Em 2006, oito irmãos, que representam a nona geração da família Pacheco Silva, herdaram o complexo – entre eles Mercedes.
Com a divisão da herança, coube ao casal um conjunto de 17 hectares, que se tornou objeto de estudo de Lia. A ideia era aproveitar o contexto histórico da propriedade para a construção de uma charmosa hospedaria.
“Cresci naquela colônia convivendo com italianos, e ouvindo o sino tocar às 5h30 para acordarmos, e às 11h para almoçarmos. Para mim, é muito representativo”.
Os quatro anos de pesquisa para o seu trabalho de conclusão de curso mostraram a ela algo inesperado.
Ocorre que a fazenda não tinha porte para o que ela queria.

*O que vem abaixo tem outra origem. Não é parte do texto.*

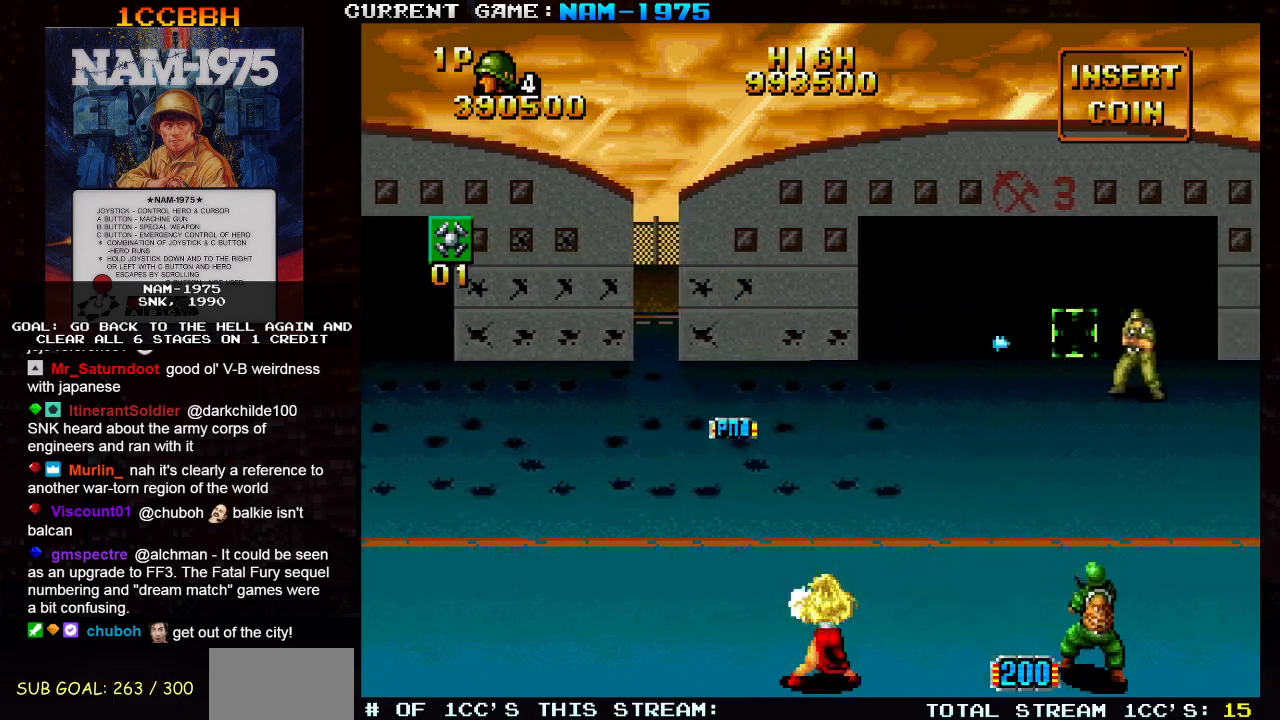
{"buttons": ["SQUARE"], "left_stick": "left", "events": [[200, "R1", "down"], [350, "left_stick", "center"], [367, "R1", "up"], [400, "left_stick", "left"]]}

O plano de negócios não fechou justamente, pela falta de infraestrutura, e, sobretudo, pela baixa oferta de quartos.
Por outro lado, Lia identificou uma nova vocação, que se tornou uma tendência muito forte nesse tipo de construção histórica, nos últimos anos: um espaço para eventos.
Em Itatiba, a 70 quilômetros da capital, a Fazenda Vila Rica foi a primeira a recuperar sua estrutura de 1860 para essa finalidade, cobrando a partir de R$ 30 mil pela locação do espaço por cinco horas de festa.
A descoberta veio em 2010, na mesma época em que Lia estava em meio aos preparativos de seu próprio casamento.
“Convenci meu pai a reformar parte do conjunto para realizar meu casamento e testar o potencial da fazenda para esse mercado”.
O investimento de R$ 30 mil na recuperação da tulha - uma espécie de celeiro, onde se costumava armazenar feno e parte da colheita-, a reforma da cozinha e a construção de dois banheiros ficou a cargo de Gilberto.
Lia arcou com a festa e provou que seu plano fazia sentido. Logo após seu casamento, a advogada começou a divulgar a Fazenda Vassoural em sites especializados.
Mas foi exatamente nessa etapa, que a dupla enfrentou o maior obstáculo. Ainda sem contatos no mercado e em busca de parcerias, Lia chegou a pagar R$ 12 mil para que o negócio fosse divulgado em um blog de casamento.
O investimento não gerou o resultado esperado, e naquele ano, eles conseguiram fechar apenas cinco contratos.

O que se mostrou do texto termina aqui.